Коридоры, тронный зал…
Войти туда мы так и не успели.
Вышедший из зала мужчина лет пятидесяти на вид вдруг схватился за сердце, пошатнулся и начал оседать на пол, серея лицом.
Сколько можно увидеть за секунду? Но как-то все отпечаталось в мозгу. И мужчина в кирпично-красном камзоле, и капельки пота на его висках, и придворные, которые шарахнулись в сторону, и Линетт, вытянувшая руку, чтобы остановить стражников, и даже паж, который метнулся в двери зала. Секунда, не больше, была у меня на осознание и принятие решения.
Что оставалось делать? Только шагнуть вперед и призвать дар.
И сила откликнулась. Послушно хлынула в руки, окрасила румянцем щеки, забегала золотистыми искорками по пальцам и даровала прозрение. Разрыв сердца. Да, так бывает, когда сердце не выдерживает нагрузок и рвется, словно старая тряпочка. И спасти человека нельзя. Если просто надрыв – тогда да, шансы есть, а если как сейчас…
Почти мгновенная смерть. Почти…
Пара секунд у меня все же была, и я впечатала правую ладонь в грудь умирающего, как раз над сердцем. Сила хлынула потоком. Легко, весело, даже игриво, как бы это ни звучало в данных обстоятельствах. Искры слетали с моих пальцев сотнями, почти сливаясь в лучи золотистого света. И в такт их движению начинало биться сердце, срастались края порванной мышцы, весело мчалась по телу кровь…
Раньше я бы даже пытаться не стала. Нет, стала бы, вычерпала бы себя до дна, но вряд ли получилось бы что-то… подобное.
Я же помню, как принимала роды у госпожи Лиот! Куда как более простой случай, а я вымоталась так, что не могла дойти до дома… А что сейчас? А сейчас срастались края порванной мышцы. Вот так, еще чуть-чуть, и закрепить, чтобы не повторилось в ближайшие лет двадцать. А лучше – вообще никогда, пусть выбирает себе другую смерть.
Минута, вторая… Все.
Золотистые искры перестают плясать на кончиках моих пальцев, я убираю руки, поворачиваюсь, чтобы передать больного на руки кому-нибудь еще, и, словно на копья, натыкаюсь на людские взгляды.
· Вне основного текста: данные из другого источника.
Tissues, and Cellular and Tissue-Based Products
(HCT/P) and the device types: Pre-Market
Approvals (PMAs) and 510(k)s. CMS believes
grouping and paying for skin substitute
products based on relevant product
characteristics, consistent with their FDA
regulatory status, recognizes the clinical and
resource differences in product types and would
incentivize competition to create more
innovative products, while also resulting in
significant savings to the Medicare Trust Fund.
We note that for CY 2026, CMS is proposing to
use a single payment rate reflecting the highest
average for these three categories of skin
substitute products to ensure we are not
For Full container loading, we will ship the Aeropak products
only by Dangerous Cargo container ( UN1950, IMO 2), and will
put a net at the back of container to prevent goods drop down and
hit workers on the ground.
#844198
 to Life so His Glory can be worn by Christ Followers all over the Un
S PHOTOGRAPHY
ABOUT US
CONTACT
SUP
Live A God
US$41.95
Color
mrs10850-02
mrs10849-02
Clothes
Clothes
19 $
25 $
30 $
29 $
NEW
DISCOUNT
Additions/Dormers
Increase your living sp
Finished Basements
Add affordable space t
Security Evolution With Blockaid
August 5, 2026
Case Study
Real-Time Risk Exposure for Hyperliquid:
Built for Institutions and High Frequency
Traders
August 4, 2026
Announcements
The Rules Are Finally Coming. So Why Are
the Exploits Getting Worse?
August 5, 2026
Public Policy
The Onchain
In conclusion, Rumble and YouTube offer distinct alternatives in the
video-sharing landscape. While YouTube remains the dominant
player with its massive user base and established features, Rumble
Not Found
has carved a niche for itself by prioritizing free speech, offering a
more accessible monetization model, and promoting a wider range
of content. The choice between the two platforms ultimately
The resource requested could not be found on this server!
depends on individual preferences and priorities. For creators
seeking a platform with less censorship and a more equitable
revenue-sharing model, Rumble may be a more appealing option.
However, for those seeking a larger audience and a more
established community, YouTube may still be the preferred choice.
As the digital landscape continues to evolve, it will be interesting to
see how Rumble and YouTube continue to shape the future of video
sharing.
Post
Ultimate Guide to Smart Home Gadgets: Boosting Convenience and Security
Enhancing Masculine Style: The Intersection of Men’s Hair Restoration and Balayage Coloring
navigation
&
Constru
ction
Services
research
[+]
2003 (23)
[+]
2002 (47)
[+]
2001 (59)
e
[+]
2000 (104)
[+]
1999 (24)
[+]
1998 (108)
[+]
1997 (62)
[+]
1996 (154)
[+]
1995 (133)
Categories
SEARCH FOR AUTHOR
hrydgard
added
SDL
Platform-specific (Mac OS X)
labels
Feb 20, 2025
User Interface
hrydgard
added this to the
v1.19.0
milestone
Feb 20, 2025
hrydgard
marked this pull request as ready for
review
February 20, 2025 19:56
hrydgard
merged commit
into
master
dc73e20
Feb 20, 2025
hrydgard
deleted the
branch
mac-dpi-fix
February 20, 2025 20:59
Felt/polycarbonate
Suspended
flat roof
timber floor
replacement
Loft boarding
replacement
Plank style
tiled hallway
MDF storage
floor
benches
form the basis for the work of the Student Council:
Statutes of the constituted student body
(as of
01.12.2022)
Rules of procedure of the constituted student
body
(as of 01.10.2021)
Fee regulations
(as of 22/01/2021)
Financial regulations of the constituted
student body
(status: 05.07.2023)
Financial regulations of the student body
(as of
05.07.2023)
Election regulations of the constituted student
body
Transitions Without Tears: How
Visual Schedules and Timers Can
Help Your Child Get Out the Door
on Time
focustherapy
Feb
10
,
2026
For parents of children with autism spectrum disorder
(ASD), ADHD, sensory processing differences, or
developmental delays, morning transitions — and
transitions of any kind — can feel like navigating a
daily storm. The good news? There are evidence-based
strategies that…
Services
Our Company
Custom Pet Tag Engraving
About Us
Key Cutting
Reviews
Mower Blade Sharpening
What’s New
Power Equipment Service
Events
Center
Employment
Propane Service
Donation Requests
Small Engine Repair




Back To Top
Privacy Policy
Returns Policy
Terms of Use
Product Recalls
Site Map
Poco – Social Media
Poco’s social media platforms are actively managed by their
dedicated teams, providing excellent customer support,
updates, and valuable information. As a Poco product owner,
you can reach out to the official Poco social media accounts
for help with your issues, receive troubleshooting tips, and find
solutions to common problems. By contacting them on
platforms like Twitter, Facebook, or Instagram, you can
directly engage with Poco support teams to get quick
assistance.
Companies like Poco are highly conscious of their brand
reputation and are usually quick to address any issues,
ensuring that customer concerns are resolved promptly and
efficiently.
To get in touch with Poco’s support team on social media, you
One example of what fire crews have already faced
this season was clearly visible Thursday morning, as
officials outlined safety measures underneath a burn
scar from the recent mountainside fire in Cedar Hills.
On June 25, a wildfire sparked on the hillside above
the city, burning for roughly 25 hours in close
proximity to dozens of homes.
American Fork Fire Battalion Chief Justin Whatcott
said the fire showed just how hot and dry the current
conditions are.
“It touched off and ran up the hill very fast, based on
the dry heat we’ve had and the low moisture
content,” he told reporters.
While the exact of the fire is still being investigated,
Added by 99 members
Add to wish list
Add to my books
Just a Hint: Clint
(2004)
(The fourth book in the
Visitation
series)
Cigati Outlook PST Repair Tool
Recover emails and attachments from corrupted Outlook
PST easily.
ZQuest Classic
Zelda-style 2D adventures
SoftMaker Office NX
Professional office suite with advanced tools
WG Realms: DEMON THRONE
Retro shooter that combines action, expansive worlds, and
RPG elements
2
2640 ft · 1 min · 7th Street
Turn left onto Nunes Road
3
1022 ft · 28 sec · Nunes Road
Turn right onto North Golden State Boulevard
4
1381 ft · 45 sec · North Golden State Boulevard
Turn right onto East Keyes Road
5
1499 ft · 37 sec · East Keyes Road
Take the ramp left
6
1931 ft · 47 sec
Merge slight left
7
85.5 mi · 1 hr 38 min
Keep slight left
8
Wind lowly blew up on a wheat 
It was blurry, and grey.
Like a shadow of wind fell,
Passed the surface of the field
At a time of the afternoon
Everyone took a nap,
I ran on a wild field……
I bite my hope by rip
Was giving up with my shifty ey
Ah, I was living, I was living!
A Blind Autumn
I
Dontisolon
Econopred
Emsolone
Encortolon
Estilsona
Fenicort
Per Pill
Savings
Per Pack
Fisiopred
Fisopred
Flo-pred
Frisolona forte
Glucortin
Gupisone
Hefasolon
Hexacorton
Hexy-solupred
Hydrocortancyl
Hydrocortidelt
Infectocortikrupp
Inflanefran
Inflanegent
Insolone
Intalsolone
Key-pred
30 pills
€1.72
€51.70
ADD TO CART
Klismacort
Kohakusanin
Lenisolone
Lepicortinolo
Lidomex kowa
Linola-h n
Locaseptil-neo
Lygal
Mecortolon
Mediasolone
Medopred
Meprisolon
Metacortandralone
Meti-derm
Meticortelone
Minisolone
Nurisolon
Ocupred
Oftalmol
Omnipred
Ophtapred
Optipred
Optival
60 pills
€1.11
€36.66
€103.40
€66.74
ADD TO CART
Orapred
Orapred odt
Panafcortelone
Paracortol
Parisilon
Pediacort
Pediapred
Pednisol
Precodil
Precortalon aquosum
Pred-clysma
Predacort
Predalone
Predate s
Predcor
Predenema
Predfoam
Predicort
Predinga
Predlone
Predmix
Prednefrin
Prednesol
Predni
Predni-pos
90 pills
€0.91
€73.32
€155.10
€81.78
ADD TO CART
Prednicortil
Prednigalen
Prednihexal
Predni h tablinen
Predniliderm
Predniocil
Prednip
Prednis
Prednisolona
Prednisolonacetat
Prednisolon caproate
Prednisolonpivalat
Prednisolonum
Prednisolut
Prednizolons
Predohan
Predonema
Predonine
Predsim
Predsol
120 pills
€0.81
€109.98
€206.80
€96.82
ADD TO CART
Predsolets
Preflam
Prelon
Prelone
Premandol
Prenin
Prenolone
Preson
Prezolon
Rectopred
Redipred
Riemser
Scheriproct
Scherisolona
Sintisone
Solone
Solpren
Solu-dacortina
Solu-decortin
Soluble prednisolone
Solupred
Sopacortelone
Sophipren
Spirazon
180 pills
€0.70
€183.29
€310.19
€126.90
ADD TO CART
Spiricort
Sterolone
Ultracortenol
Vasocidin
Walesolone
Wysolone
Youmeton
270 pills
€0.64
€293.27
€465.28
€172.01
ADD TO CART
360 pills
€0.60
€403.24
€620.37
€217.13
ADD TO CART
Я ведь не смотрела, что происходит. А пока я лечила этого мужчину, двери тронного зала распахнулись, и высыпавшая оттуда толпа во главе с королем окружила нас. На меня смотрели жадно, хищно. Вот так и попадаются маги жизни. Но что еще оставалось делать? Бросить на произвол судьбы этого беднягу? Пусть умирает? Этого не позволил бы мой дар. Унести его куда-нибудь тоже возможности не было.